I have noticed that Fisher is very tight lipped about their pricing. I have been searching around the net and even when I click onto dealer sites, for price it has $0. I am sure that doesn't mean free, lol. Does anyone know what the price of a Fisher SD series 7'6" wide is priced at? Also, any idea what the bumper notching will look like on my 2011 Chevy Avalanche?


----------



## eric02038

3600 to 4200


----------



## CAT 245ME

I see your from Fredericton, Call City Springs on Gibson street or Parts For Trucks for pricing. I think City Springs gives the best service when it comes to fixing plows over P.F.T on Fisher plows.


----------



## KEC Maintaince

here in jersey for my 2010 gmc canyon i was quoted 4600 installed
thats why im waitin till after the season to get one.
ill run the blowers this yr then next yr ill up grade
also the boss 7ft6 sport was 4200 installed.


----------



## bleacher43

Get the Boss...


----------



## jaymunn

I like the trip edge on the Fisher. With the boss, the whole blade trips forward. I think Fisher has the better design?


----------



## jhall22guitar

the boss trip edge is just the cutting edge. At least thats what it was on my dads plow. Worked great.


----------



## CAT 245ME

jaymunn;1384506 said:


> I like the trip edge on the Fisher. With the boss, the whole blade trips forward. I think Fisher has the better design?


Boss does offer a 7'6 trip edge plow, not sure if Boss recommends it for the Avalanche or not.
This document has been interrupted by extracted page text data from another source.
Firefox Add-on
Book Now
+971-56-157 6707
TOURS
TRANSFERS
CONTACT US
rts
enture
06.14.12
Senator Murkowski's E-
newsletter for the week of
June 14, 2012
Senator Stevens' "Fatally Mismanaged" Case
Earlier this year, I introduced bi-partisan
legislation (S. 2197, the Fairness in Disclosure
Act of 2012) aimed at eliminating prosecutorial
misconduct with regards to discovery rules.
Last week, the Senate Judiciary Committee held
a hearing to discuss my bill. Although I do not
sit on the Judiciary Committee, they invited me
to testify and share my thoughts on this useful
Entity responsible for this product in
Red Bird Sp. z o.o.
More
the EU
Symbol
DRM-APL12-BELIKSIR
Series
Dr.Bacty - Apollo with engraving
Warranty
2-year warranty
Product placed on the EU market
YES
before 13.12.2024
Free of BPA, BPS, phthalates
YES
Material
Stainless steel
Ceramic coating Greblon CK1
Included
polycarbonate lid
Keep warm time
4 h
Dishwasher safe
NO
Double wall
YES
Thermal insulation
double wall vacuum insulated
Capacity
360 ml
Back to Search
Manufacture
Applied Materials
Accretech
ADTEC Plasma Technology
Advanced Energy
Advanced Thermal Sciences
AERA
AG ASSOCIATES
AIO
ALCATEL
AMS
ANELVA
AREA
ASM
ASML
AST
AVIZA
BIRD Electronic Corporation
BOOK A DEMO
Boss plow cost more money than Fisher, I checked last Friday on Fisher prices and they are close to what you will pay in Maine while the Boss dealer is still selling for a lot more money. On some plows the difference between the two can be around a thousand dollars. Unless you get a Boss in Houlton Maine from Military Street Automotive and bring it across the border.


----------